*** Opening of Data supplied ***

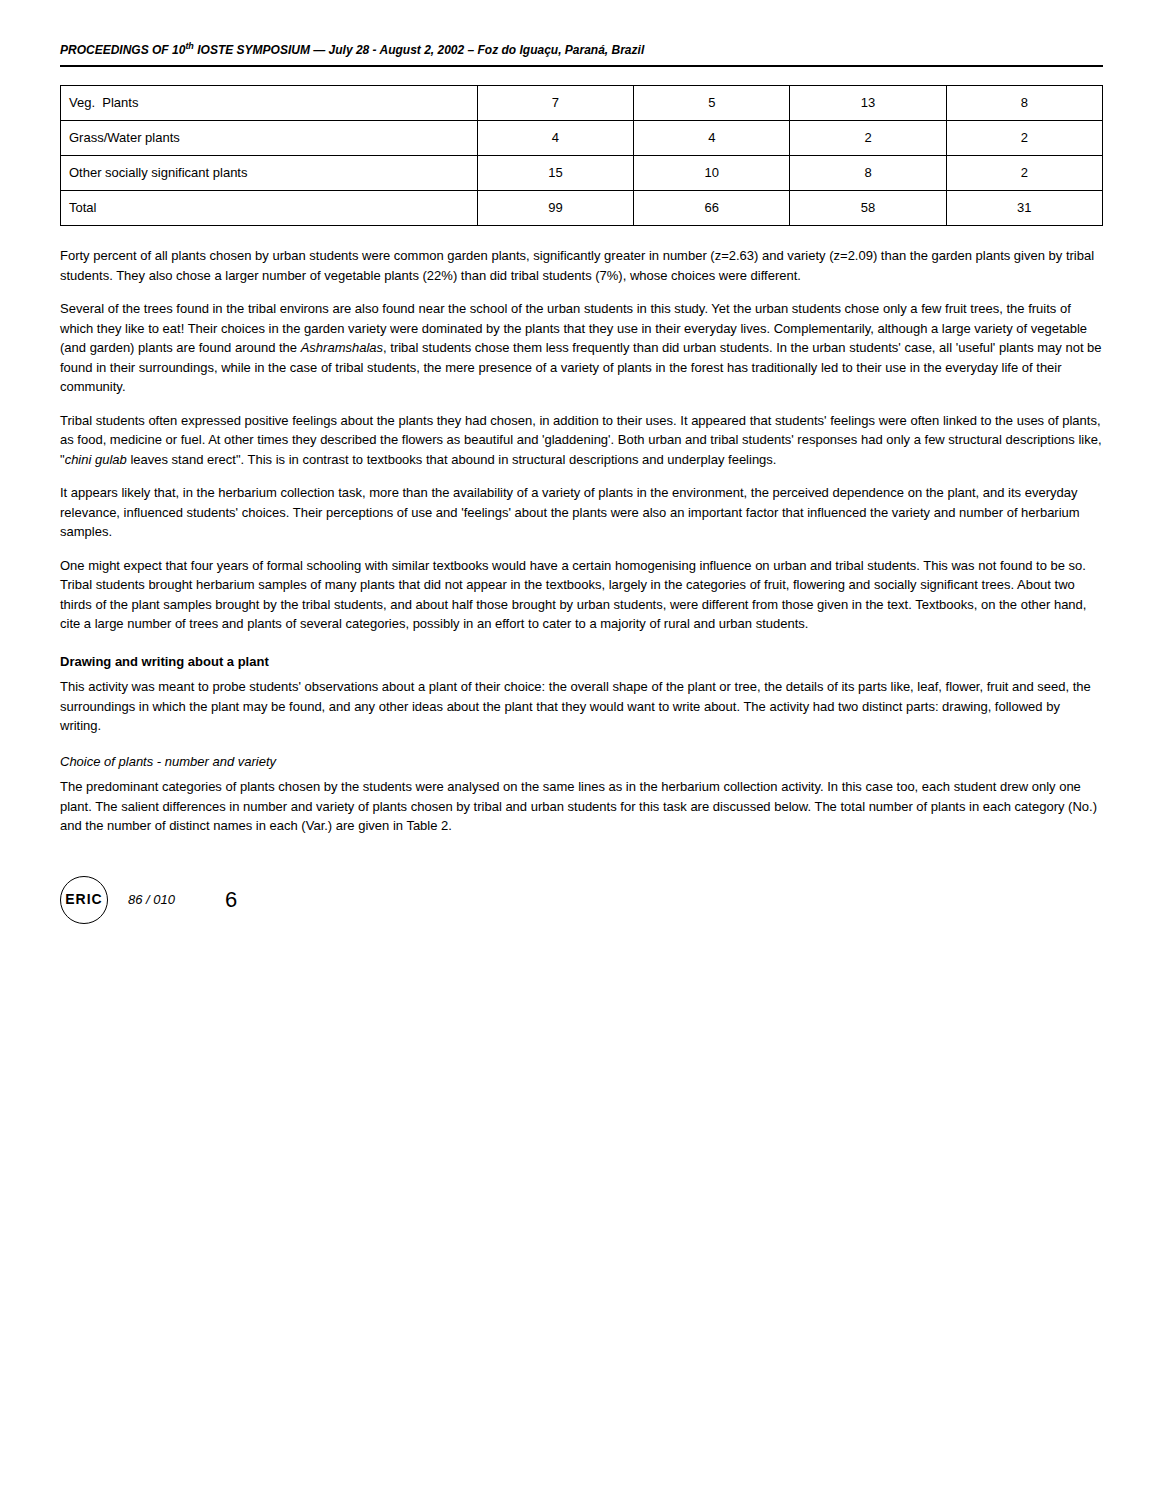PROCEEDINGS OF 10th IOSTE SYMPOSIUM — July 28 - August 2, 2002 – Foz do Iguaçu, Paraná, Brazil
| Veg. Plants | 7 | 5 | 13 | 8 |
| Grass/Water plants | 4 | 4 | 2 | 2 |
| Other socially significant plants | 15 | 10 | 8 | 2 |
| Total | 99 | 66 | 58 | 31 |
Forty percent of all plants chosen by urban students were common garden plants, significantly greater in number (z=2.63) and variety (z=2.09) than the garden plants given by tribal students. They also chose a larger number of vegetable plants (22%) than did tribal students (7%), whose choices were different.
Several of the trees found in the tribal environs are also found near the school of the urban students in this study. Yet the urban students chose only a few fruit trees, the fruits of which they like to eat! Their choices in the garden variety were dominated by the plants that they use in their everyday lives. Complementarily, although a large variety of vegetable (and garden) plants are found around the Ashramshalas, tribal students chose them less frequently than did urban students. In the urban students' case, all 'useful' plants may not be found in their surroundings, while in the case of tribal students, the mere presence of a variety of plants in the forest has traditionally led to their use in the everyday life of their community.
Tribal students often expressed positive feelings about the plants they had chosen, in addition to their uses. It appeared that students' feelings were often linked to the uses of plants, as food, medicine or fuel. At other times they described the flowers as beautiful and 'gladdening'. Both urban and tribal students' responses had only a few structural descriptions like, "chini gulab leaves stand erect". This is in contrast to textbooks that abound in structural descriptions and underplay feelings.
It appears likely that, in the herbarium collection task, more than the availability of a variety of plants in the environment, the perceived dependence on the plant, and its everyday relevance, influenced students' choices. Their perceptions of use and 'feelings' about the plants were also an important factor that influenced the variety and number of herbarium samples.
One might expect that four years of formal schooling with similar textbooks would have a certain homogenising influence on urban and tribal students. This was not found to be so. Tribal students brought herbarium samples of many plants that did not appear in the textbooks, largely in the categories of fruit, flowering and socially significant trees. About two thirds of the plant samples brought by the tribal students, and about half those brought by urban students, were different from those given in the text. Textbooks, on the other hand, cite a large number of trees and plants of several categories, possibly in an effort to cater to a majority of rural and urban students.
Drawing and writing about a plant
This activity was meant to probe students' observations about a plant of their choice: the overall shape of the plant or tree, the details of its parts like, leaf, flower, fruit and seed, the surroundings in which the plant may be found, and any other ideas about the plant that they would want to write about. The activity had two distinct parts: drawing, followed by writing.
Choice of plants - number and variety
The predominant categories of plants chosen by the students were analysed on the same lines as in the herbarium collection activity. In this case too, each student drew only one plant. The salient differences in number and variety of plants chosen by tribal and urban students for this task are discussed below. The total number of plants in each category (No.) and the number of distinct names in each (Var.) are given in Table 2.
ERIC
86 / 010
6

*** Close of Data supplied ***

Produce an exact copy of each line of data, skipping embedded images.

PROCEEDINGS OF 10th IOSTE SYMPOSIUM — July 28 - August 2, 2002 – Foz do Iguaçu, Paraná, Brazil
| Veg. Plants | 7 | 5 | 13 | 8 |
| Grass/Water plants | 4 | 4 | 2 | 2 |
| Other socially significant plants | 15 | 10 | 8 | 2 |
| Total | 99 | 66 | 58 | 31 |
Forty percent of all plants chosen by urban students were common garden plants, significantly greater in number (z=2.63) and variety (z=2.09) than the garden plants given by tribal students. They also chose a larger number of vegetable plants (22%) than did tribal students (7%), whose choices were different.
Several of the trees found in the tribal environs are also found near the school of the urban students in this study. Yet the urban students chose only a few fruit trees, the fruits of which they like to eat! Their choices in the garden variety were dominated by the plants that they use in their everyday lives. Complementarily, although a large variety of vegetable (and garden) plants are found around the Ashramshalas, tribal students chose them less frequently than did urban students. In the urban students' case, all 'useful' plants may not be found in their surroundings, while in the case of tribal students, the mere presence of a variety of plants in the forest has traditionally led to their use in the everyday life of their community.
Tribal students often expressed positive feelings about the plants they had chosen, in addition to their uses. It appeared that students' feelings were often linked to the uses of plants, as food, medicine or fuel. At other times they described the flowers as beautiful and 'gladdening'. Both urban and tribal students' responses had only a few structural descriptions like, "chini gulab leaves stand erect". This is in contrast to textbooks that abound in structural descriptions and underplay feelings.
It appears likely that, in the herbarium collection task, more than the availability of a variety of plants in the environment, the perceived dependence on the plant, and its everyday relevance, influenced students' choices. Their perceptions of use and 'feelings' about the plants were also an important factor that influenced the variety and number of herbarium samples.
One might expect that four years of formal schooling with similar textbooks would have a certain homogenising influence on urban and tribal students. This was not found to be so. Tribal students brought herbarium samples of many plants that did not appear in the textbooks, largely in the categories of fruit, flowering and socially significant trees. About two thirds of the plant samples brought by the tribal students, and about half those brought by urban students, were different from those given in the text. Textbooks, on the other hand, cite a large number of trees and plants of several categories, possibly in an effort to cater to a majority of rural and urban students.
Drawing and writing about a plant
This activity was meant to probe students' observations about a plant of their choice: the overall shape of the plant or tree, the details of its parts like, leaf, flower, fruit and seed, the surroundings in which the plant may be found, and any other ideas about the plant that they would want to write about. The activity had two distinct parts: drawing, followed by writing.
Choice of plants - number and variety
The predominant categories of plants chosen by the students were analysed on the same lines as in the herbarium collection activity. In this case too, each student drew only one plant. The salient differences in number and variety of plants chosen by tribal and urban students for this task are discussed below. The total number of plants in each category (No.) and the number of distinct names in each (Var.) are given in Table 2.
ERIC
86 / 010
6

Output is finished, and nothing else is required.